This is a simple twist on the classic mojito cocktail, but instead of rum, I used Vodka. Because I like mojitos on the sour side, I added extra lime juice compared to what a classic mojito recipe calls for (about a 1/4 cup more). This drink also calls for freshly made mint infused syrup (recipe follows) instead of confectioners sugar. The infused syrup has such a cooling, minty flavor that it cannot be substituted with confectioners' sugar even though some recipes use it. You can also double the simple syrup recipe below and store it to sweeten lemonades and iced teas, perfect for summer.
For the mint infused simple syrup:
- 1 cup sugar
- 1 cup water
- 2 cups chopped fresh mint leaves
—Place everything into a saucepan and right when it starts to boil, remove from heat (you can wait 1 minute max after it boils to take off heat). Cool to room temperature and place in the refrigerator.
For the cocktail (for four people):
- 3/4 cup to 1 cup fresh squeezed lime juice (add 1 cup if you like a really sour cocktail)
- 1 tablespoon grated lime zest, packed
- 1 cup mint simple syrup (chilled)
- 1 1/4 cups Crystal Head Vodka
- 1 1/2 cup seltzer water (chilled)
- 2-3 cups crushed ice
- 1/4 cup chopped mint to mix into cocktail
- 4-5 fresh mint leaves for garnish
—Mix everything together (doesn't matter what order) and shake. At the end, garnish with mint for each cocktail. See below for photos of the whole process.
Here are some step-by-step photos of the process. Prepare fresh mint and lime. The skull in the background is Crystal Head vodka (click the link in the recipe section if you're interested in buying). You can also use any other vodka you have on hand.
Add the sugar, water, and freshly chopped mint into a saucepan. The finer you chop the mint, the mintier the syrup will be. Wait about 5-10 minutes until it starts to boil.
Just when it starts to boil, take it off the heat.
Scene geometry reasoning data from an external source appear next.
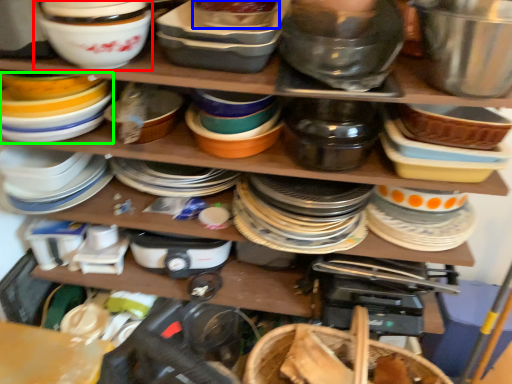
Question: Based on their relative distances, which object is farther from bowl (highlighted by a red box)? Choose from bowl (highlighted by a blue box) and appliance (highlighted by a green box).

Choices:
 (A) bowl
 (B) appliance

Answer: (A)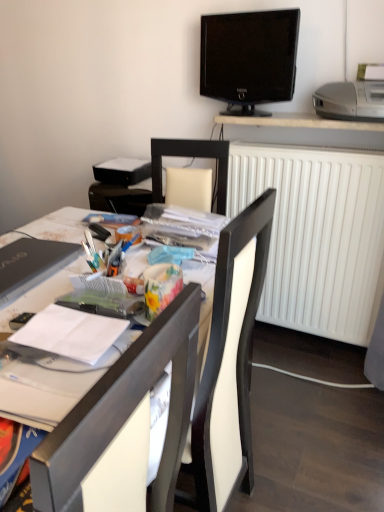
Question: From a real-world perspective, is matte black laptop at left physically above white plastic chair at center?

Choices:
 (A) no
 (B) yes

Answer: (B)

Question: Can you confirm if matte black laptop at left is bigger than white plastic chair at center?

Choices:
 (A) yes
 (B) no

Answer: (B)

Question: Is matte black laptop at left positioned far away from white plastic chair at center?

Choices:
 (A) yes
 (B) no

Answer: (B)

Question: From a real-world perspective, is matte black laptop at left below white plastic chair at center?

Choices:
 (A) no
 (B) yes

Answer: (A)

Question: Considering the relative positions of matte black laptop at left and white plastic chair at center in the image provided, is matte black laptop at left to the left of white plastic chair at center from the viewer's perspective?

Choices:
 (A) no
 (B) yes

Answer: (B)

Question: Is matte black laptop at left situated inside white matte radiator at right or outside?

Choices:
 (A) outside
 (B) inside

Answer: (A)

Question: From a real-world perspective, relative to white matte radiator at right, is matte black laptop at left vertically above or below?

Choices:
 (A) above
 (B) below

Answer: (A)

Question: Relative to white matte radiator at right, is matte black laptop at left in front or behind?

Choices:
 (A) front
 (B) behind

Answer: (A)

Question: Looking at their shapes, would you say matte black laptop at left is wider or thinner than white matte radiator at right?

Choices:
 (A) wide
 (B) thin

Answer: (A)

Question: Is point (278, 241) closer or farther from the camera than point (357, 117)?

Choices:
 (A) farther
 (B) closer

Answer: (A)

Question: Based on their sizes in the image, would you say white matte radiator at right is bigger or smaller than silver metallic printer at upper right?

Choices:
 (A) big
 (B) small

Answer: (A)

Question: From a real-world perspective, is white matte radiator at right positioned above or below silver metallic printer at upper right?

Choices:
 (A) above
 (B) below

Answer: (B)

Question: Considering the relative positions of white matte radiator at right and silver metallic printer at upper right in the image provided, is white matte radiator at right to the left or to the right of silver metallic printer at upper right?

Choices:
 (A) right
 (B) left

Answer: (B)

Question: Is white glossy desk at upper center to the left or to the right of black glossy tv at upper center in the image?

Choices:
 (A) right
 (B) left

Answer: (A)

Question: From a real-world perspective, is white glossy desk at upper center above or below black glossy tv at upper center?

Choices:
 (A) above
 (B) below

Answer: (B)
You can wait 1 minute maximum to take it off, but don't wait any longer, or you'll ruin the flavor.
The mint syrup needs to be cooled to room temperature. After it is cooled, use a sift to filter out the mint and store syrup in the refridgerator for 3 hours.
The liquid should be clear, and should have a light greenish yellow tint. If the syrup is too dark, you've overcooked the syrup.
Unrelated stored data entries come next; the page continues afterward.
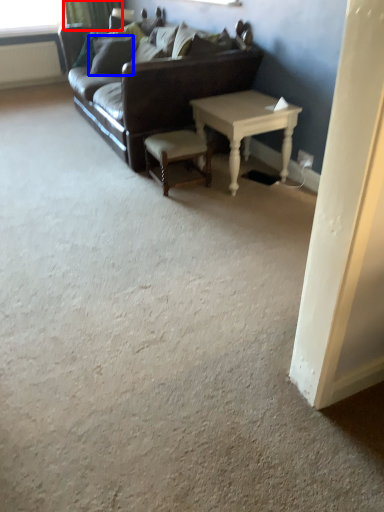
Question: Which object is closer to the camera taking this photo, curtain (highlighted by a red box) or pillow (highlighted by a blue box)?

Choices:
 (A) curtain
 (B) pillow

Answer: (B)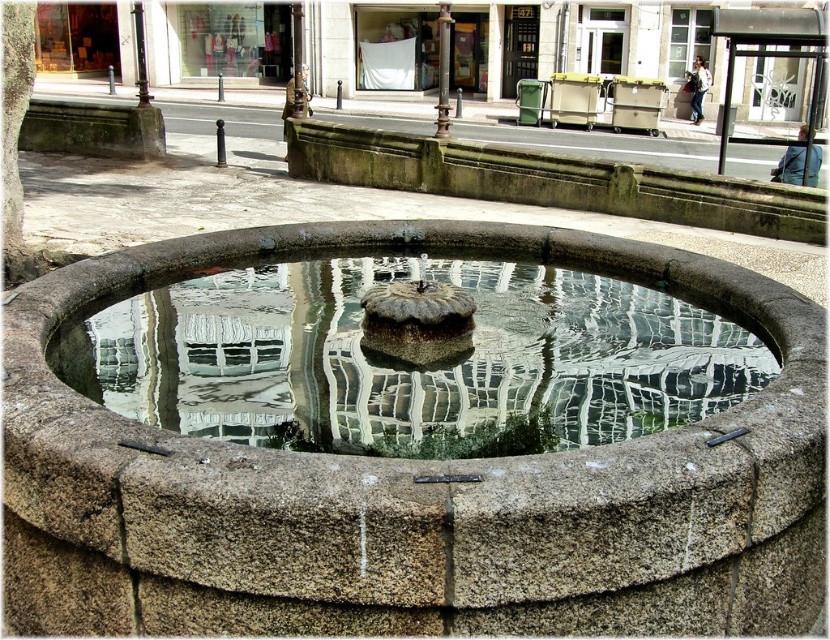
You are standing at the edge of the circular stone fountain in the plaza. You see the granite fountain at center and the clear glass water at center. Which object is positioned to the right of the other?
Grate fresh lime zest. You'll need about 2 limes (fully grated on all sides) to get 1 tablespoon.
Prepare all the ingredients for the cocktail. From left to right; Mint infused syrup, seltzer water, beaker with funnel is for the fresh squeezed lime juice, lime zest, and vodka.
Squeeze fresh lime; you need about 3/4 cup—1 cup if you like a very sour cocktail.
Mix everything together; add 1/4 chopped mint leaves, crushed ice, and shake. If you are prepping this in a pitcher, just stir vigorously for 30 seconds.
Garnish each cocktail with 1-2 fresh mint leaves and serve.